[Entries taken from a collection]

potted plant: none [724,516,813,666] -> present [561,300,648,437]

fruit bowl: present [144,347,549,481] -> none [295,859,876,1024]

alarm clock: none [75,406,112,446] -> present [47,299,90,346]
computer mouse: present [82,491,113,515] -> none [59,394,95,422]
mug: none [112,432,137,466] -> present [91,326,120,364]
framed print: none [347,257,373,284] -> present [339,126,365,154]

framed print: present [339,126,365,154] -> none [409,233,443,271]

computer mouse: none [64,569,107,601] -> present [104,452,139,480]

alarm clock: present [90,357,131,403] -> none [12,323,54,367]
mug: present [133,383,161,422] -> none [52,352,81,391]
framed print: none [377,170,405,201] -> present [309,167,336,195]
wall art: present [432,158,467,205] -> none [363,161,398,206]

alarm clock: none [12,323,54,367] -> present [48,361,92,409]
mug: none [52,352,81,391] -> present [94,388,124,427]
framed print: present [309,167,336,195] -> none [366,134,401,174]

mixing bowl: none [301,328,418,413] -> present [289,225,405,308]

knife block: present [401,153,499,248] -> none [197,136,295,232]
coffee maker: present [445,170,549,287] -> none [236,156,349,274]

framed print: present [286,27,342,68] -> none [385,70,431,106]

» **Exercise requirements**:
Copy the data above in full, character for character.

» **Answer space**:
potted plant: none [724,516,813,666] -> present [561,300,648,437]

fruit bowl: present [144,347,549,481] -> none [295,859,876,1024]

alarm clock: none [75,406,112,446] -> present [47,299,90,346]
computer mouse: present [82,491,113,515] -> none [59,394,95,422]
mug: none [112,432,137,466] -> present [91,326,120,364]
framed print: none [347,257,373,284] -> present [339,126,365,154]

framed print: present [339,126,365,154] -> none [409,233,443,271]

computer mouse: none [64,569,107,601] -> present [104,452,139,480]

alarm clock: present [90,357,131,403] -> none [12,323,54,367]
mug: present [133,383,161,422] -> none [52,352,81,391]
framed print: none [377,170,405,201] -> present [309,167,336,195]
wall art: present [432,158,467,205] -> none [363,161,398,206]

alarm clock: none [12,323,54,367] -> present [48,361,92,409]
mug: none [52,352,81,391] -> present [94,388,124,427]
framed print: present [309,167,336,195] -> none [366,134,401,174]

mixing bowl: none [301,328,418,413] -> present [289,225,405,308]

knife block: present [401,153,499,248] -> none [197,136,295,232]
coffee maker: present [445,170,549,287] -> none [236,156,349,274]

framed print: present [286,27,342,68] -> none [385,70,431,106]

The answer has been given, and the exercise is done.